From the entries below, work out how many lines contain the string "Mind"; answer with the number alone.

__Data extract__:
---

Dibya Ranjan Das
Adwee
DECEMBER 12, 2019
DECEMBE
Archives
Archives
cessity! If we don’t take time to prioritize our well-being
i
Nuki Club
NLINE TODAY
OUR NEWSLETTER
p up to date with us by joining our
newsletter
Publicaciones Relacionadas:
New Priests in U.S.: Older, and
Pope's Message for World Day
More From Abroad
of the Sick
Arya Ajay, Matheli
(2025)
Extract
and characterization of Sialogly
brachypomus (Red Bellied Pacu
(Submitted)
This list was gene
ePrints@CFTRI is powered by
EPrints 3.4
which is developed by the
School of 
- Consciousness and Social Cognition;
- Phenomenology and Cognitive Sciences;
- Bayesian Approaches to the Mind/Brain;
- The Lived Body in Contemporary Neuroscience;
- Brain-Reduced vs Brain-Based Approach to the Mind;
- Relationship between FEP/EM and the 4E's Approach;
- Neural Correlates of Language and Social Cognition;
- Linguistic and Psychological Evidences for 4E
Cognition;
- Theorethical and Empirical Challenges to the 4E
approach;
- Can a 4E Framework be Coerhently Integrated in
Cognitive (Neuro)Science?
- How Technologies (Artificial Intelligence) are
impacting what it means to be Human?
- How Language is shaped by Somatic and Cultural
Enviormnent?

---

__Exercise answer__: 2